# TASK DETAILS
Return every record in full. Match each one exactly.

# DATA

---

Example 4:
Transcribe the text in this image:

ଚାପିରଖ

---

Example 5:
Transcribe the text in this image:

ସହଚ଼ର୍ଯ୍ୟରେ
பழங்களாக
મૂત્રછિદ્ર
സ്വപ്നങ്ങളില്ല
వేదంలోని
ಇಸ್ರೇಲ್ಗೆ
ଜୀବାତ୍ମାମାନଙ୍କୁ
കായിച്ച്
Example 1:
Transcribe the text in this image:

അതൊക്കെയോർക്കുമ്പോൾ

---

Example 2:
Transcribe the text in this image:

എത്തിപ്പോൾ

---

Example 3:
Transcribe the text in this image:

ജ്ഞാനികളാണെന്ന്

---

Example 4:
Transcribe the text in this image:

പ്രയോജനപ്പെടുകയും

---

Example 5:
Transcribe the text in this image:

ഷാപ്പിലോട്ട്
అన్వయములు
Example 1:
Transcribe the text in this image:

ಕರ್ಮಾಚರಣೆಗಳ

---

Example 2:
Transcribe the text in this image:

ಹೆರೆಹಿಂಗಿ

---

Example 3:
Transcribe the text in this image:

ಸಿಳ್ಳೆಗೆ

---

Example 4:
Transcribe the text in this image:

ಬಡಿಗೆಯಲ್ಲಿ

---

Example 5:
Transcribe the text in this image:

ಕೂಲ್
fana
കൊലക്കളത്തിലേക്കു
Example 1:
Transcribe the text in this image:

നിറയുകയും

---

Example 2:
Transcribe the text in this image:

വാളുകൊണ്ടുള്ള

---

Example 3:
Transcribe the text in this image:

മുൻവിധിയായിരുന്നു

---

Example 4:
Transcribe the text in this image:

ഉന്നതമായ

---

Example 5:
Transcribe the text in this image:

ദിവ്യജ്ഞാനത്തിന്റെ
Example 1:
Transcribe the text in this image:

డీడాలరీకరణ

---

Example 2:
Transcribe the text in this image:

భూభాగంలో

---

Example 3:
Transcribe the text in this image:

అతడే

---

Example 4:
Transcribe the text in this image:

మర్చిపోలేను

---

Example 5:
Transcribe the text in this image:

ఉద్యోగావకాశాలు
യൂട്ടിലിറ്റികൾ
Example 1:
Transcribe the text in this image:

# TASK SOLUTION
---

Example 4:
Transcribe the text in this image:

ଚାପିରଖ

---

Example 5:
Transcribe the text in this image:

ସହଚ଼ର୍ଯ୍ୟରେ
பழங்களாக
મૂત્રછિદ્ર
സ്വപ്നങ്ങളില്ല
వేదంలోని
ಇಸ್ರೇಲ್ಗೆ
ଜୀବାତ୍ମାମାନଙ୍କୁ
കായിച്ച്
Example 1:
Transcribe the text in this image:

അതൊക്കെയോർക്കുമ്പോൾ

---

Example 2:
Transcribe the text in this image:

എത്തിപ്പോൾ

---

Example 3:
Transcribe the text in this image:

ജ്ഞാനികളാണെന്ന്

---

Example 4:
Transcribe the text in this image:

പ്രയോജനപ്പെടുകയും

---

Example 5:
Transcribe the text in this image:

ഷാപ്പിലോട്ട്
అన్వయములు
Example 1:
Transcribe the text in this image:

ಕರ್ಮಾಚರಣೆಗಳ

---

Example 2:
Transcribe the text in this image:

ಹೆರೆಹಿಂಗಿ

---

Example 3:
Transcribe the text in this image:

ಸಿಳ್ಳೆಗೆ

---

Example 4:
Transcribe the text in this image:

ಬಡಿಗೆಯಲ್ಲಿ

---

Example 5:
Transcribe the text in this image:

ಕೂಲ್
fana
കൊലക്കളത്തിലേക്കു
Example 1:
Transcribe the text in this image:

നിറയുകയും

---

Example 2:
Transcribe the text in this image:

വാളുകൊണ്ടുള്ള

---

Example 3:
Transcribe the text in this image:

മുൻവിധിയായിരുന്നു

---

Example 4:
Transcribe the text in this image:

ഉന്നതമായ

---

Example 5:
Transcribe the text in this image:

ദിവ്യജ്ഞാനത്തിന്റെ
Example 1:
Transcribe the text in this image:

డీడాలరీకరణ

---

Example 2:
Transcribe the text in this image:

భూభాగంలో

---

Example 3:
Transcribe the text in this image:

అతడే

---

Example 4:
Transcribe the text in this image:

మర్చిపోలేను

---

Example 5:
Transcribe the text in this image:

ఉద్యోగావకాశాలు
യൂട്ടിലിറ്റികൾ
Example 1:
Transcribe the text in this image:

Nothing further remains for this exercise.